### Extrait source
++++++++++++++++++++

Pourquoi célébrons-nous la naissance du Sauveur le 25 décembre ?


Roger A. Hendrix


La révélation moderne nous dit que l’organisation de l’Église le 6 avril 1830 a eu lieu mille huit cent trente ans après l’avènement de notre Seigneur et Sauveur Jésus-Christ dans la chair (voir D&A 20:1). Pourtant les saints des derniers jours, malgré cette connaissance, célèbrent « l’avènement de notre Seigneur et Sauveur » le 25 décembre. Pourquoi ?

La simple explication est qu’il n’y a aucune raison importante pour laquelle les membres de l’Église iraient à l'encontre d’une fête chrétienne bien établie, à moins que le Seigneur ne nous le demande. Nous avons au moins trois bonnes raisons d’observer sans gêne la date traditionnelle.

Premièrement, Joseph Smith a apparemment approuvé l’importance religieuse croissante de la fête du 25 décembre.

++++++++++++++++++++

### Consigne
D'après l'extrait sur la célébration de Noël le 25 décembre, à quelle date l'Église a-t-elle été organisée ? Le matériel qui suit n'intervient en rien ici.

++++++++++++++++++++

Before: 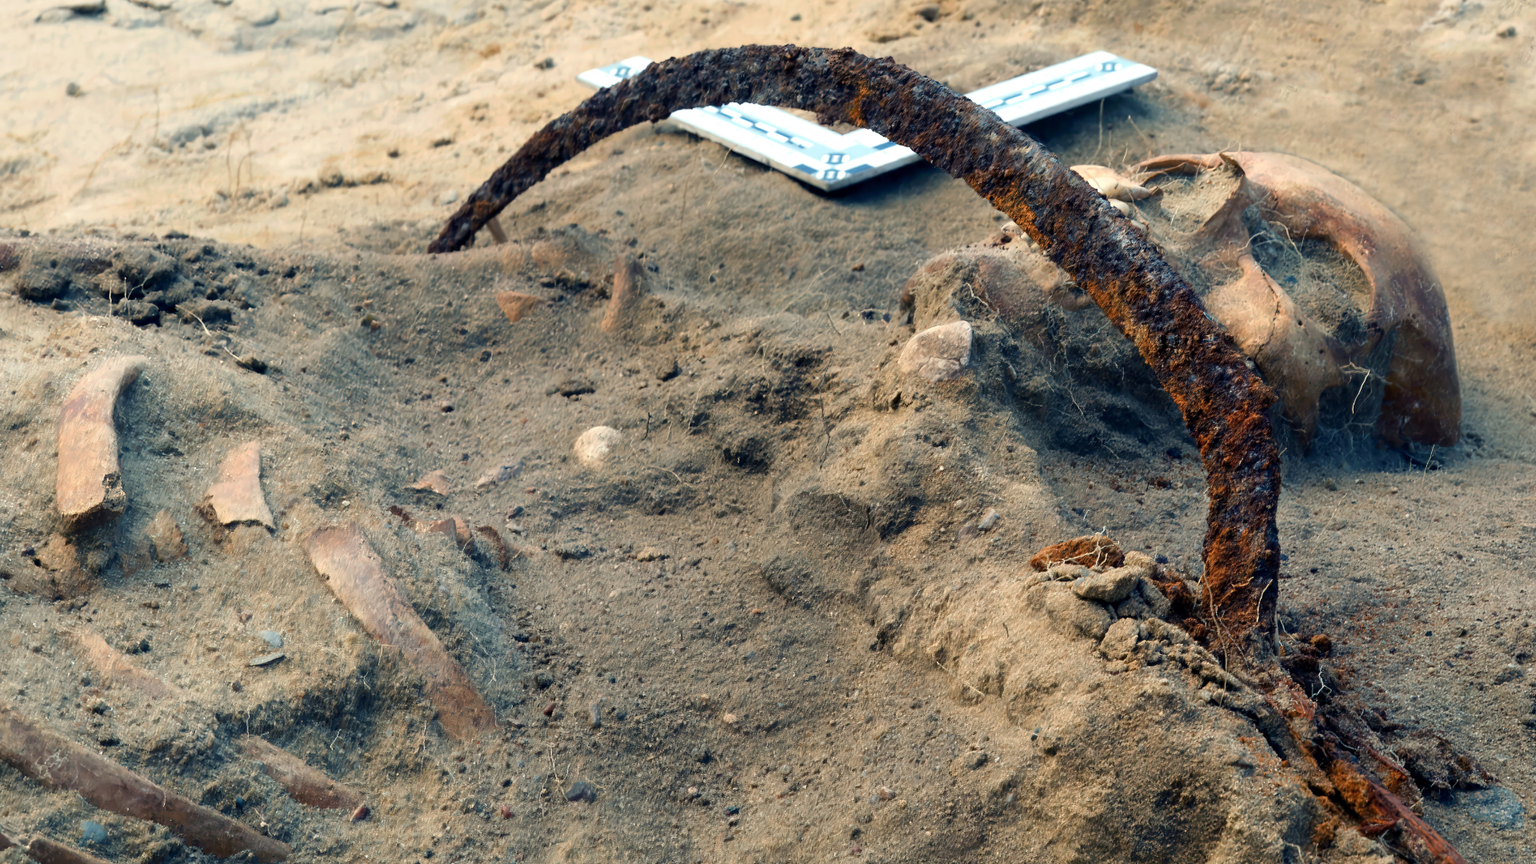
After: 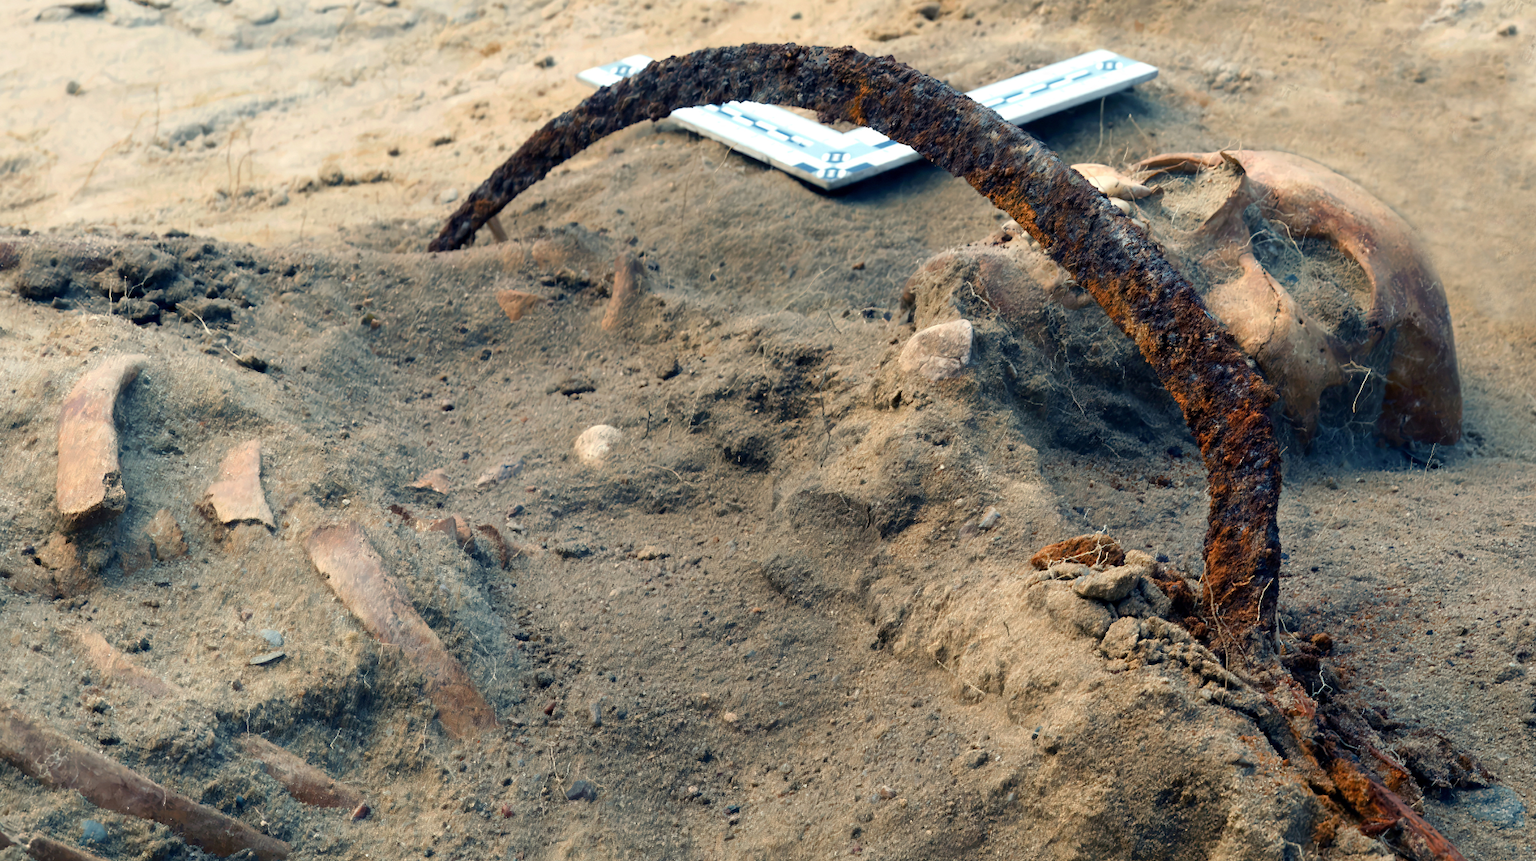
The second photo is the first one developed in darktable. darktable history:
crop: top 0.238%, bottom 0.094%
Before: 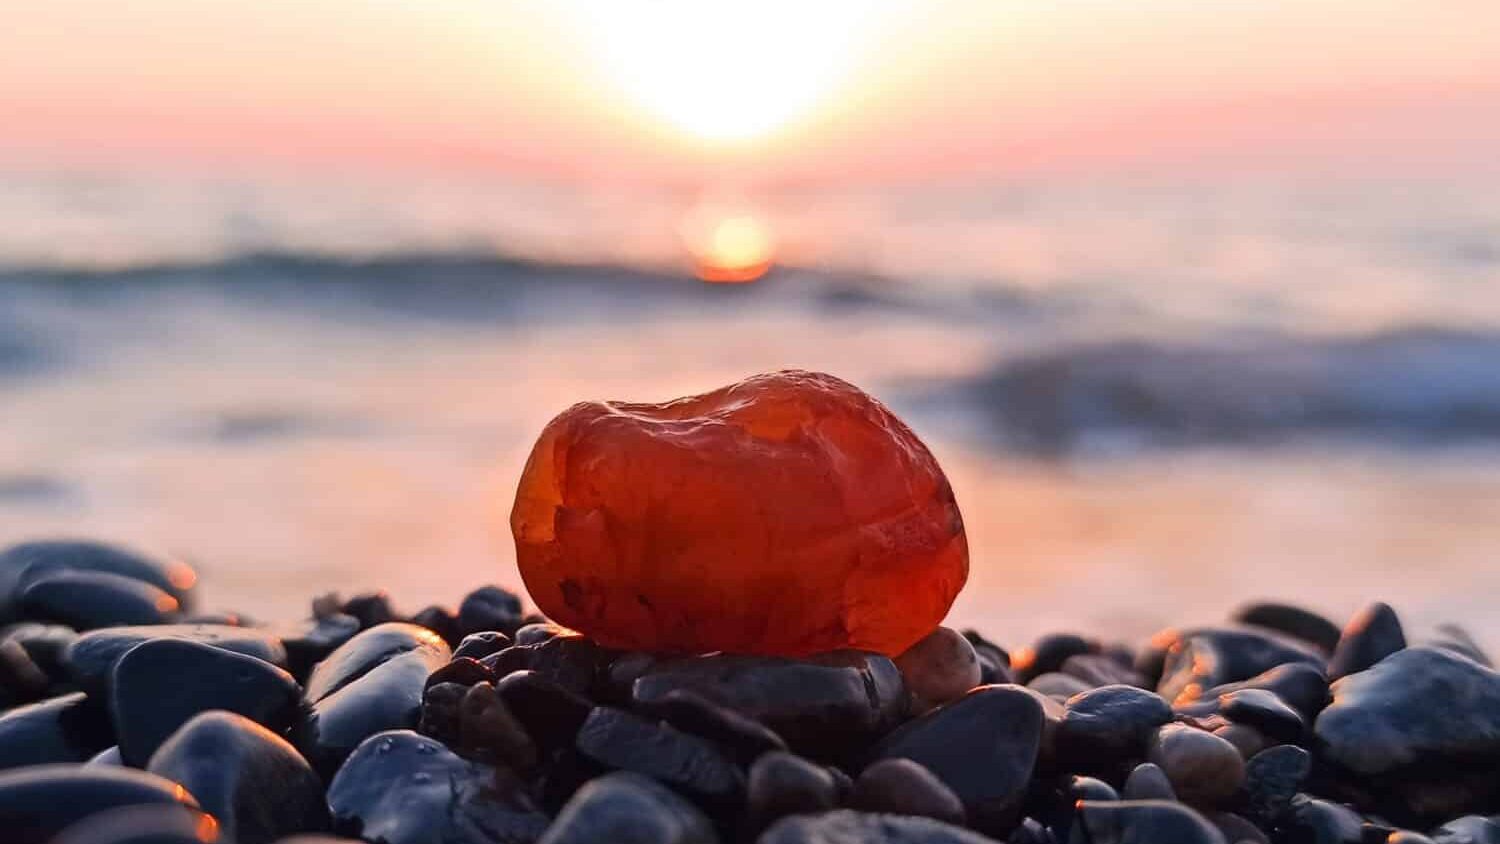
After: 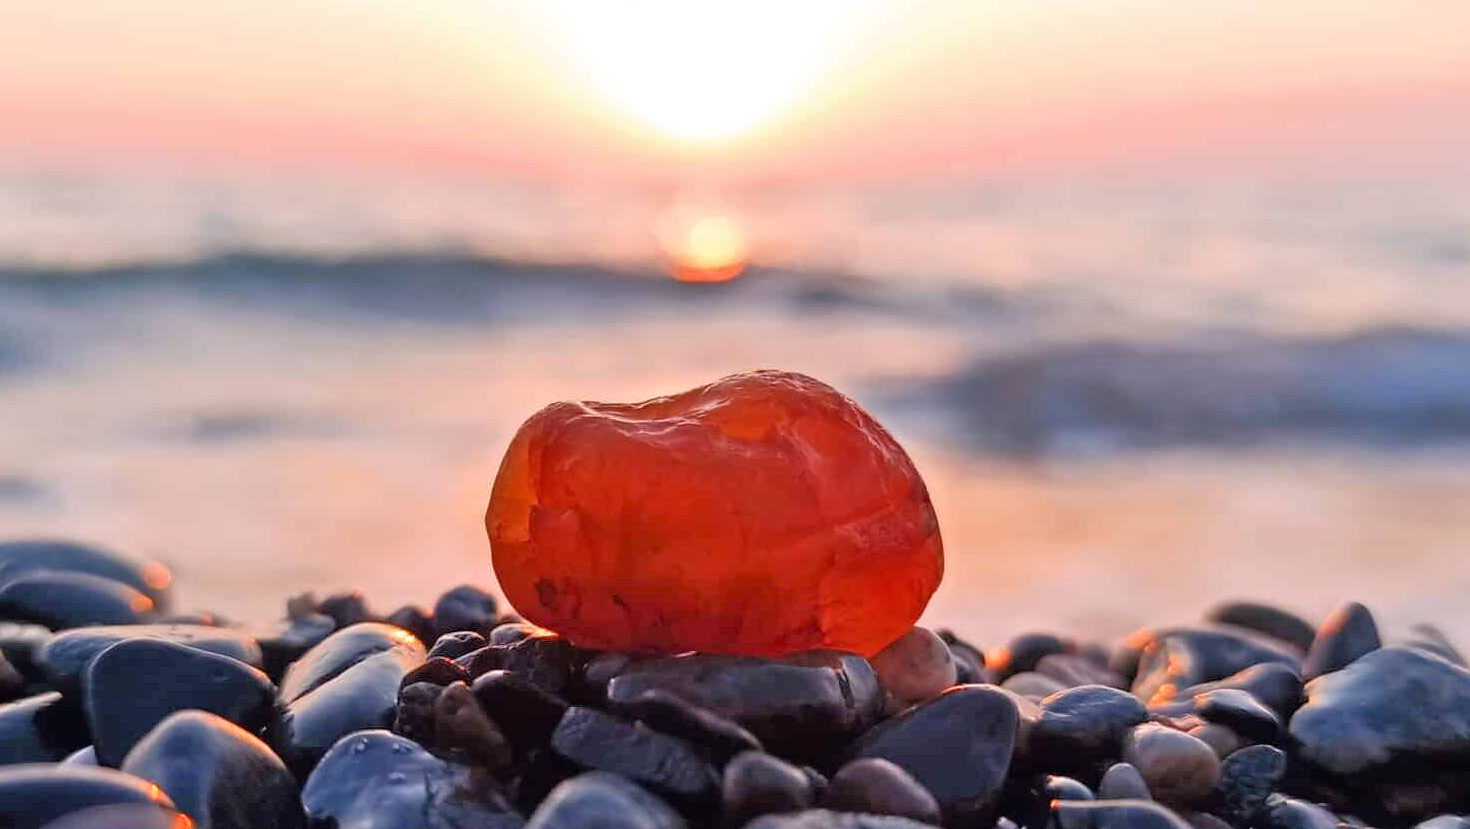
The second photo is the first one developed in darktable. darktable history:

++++++++++++++++++++

### Résultat
Le 6 avril 1830.